As star quarterback Colt McCoy left the game briefly and was replaced by John Chiles, Charles put the team on his back, regardless of what type of blocking he was getting in front of him.
“I was different than any other running back — I don’t need linemen to make plays. That was just me. That was my mindset. I always had that, even when I was little,” Charles said. “If you’re a playmaker, you’re gonna make plays.”
Charles doesn’t see that same ability on the current Texas roster despite the program’s rich tradition at the position, part of the reason he thinks the Longhorns are in for “a struggling year” after the undeserved preseason No. 1 ranking he believes should have gone to the Buckeyes after their national championship.

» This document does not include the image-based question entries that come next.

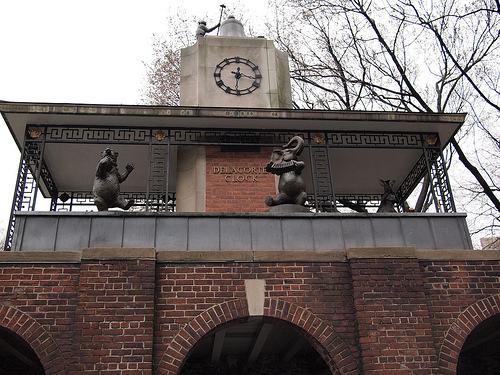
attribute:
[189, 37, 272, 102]
clock — at 3:30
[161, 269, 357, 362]
archway — brick, red brick, entry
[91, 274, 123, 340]
wall — missing a brick, brick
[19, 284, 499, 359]
building — sectioned, brick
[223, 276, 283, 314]
capstone — white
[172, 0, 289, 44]
statue — elephant, bronze elephant, playing music, on top of building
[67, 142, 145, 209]
bear statue — small, dark bronze, dancing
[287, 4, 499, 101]
tree — bare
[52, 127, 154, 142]
design — black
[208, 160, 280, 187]
sign — delacorta clock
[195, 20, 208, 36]
monkey statue — ringing bell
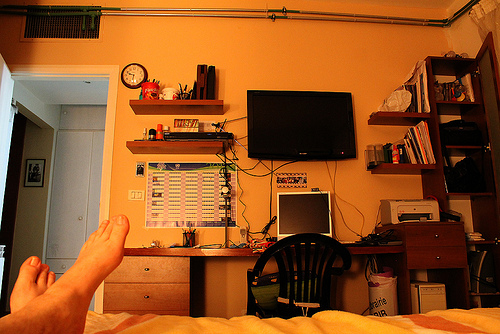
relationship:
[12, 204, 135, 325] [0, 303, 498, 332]
feet on bed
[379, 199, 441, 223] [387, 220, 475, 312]
printer on desk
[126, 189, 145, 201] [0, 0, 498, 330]
light switch on wall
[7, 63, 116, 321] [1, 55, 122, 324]
trim on doorway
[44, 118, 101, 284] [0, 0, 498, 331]
doors outside of room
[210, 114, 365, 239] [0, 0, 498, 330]
electronic wires on wall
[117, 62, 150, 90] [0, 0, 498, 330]
clock on wall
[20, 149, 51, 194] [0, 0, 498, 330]
picture hanging on wall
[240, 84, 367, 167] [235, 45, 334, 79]
tv on wall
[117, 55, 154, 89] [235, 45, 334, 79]
clock on wall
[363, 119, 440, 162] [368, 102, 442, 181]
books on shelf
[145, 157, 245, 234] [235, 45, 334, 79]
poster on wall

“We’ve got to find the right running back to build the Texas legacy up and I feel like we’re missing it right now. We’ve got to figure out running the ball. We’ve got Arch [Manning]. They can’t put it all on Arch. We need another playmaker to make plays for him as a running back,” Charles said.
“We can’t let Arch be the lead runner on the team.”
It was pressure that Charles helped take off of McCoy in particular, aided by his elite hip fluidity acquired from all the stretching he did to run track, ghost cuts that saw Charles get sideways and leave nothing for defenders to hit.
People always told Charles that he was the only back they’d ever seen who get could up the field running sideways.
“It was a pretty cool ability that I had. It was pretty funny — people would ask me, ‘Hey, bro, how do you run sideways?’ I don’t know,“ Charles said.
He didn’t have to know how he did it, he just had to do it, and in the NFL it produced 7,563 career rushing yards and 44 touchdowns on the ground and another 2,593 rushing yards and 20 touchdowns through the air. The 5.4 yards per attempt by Charles are still the best in NFL history for a running back and, he believes, enough to make it into the Hall of Fame in the Class of 2026.
Injuries limited Charles to 707 rushing yards over his final four seasons and ended his professional career at 32 years old, leaving one big regret.
“I wish I would have had more time so I could have done more. I think if I’d had more time, I think it definitely would have prepared me to be in the Hall of Fame really early,” he said.
When Charles had it, though? He really had it.
And the fuel for it, all the while? It was the beans, man.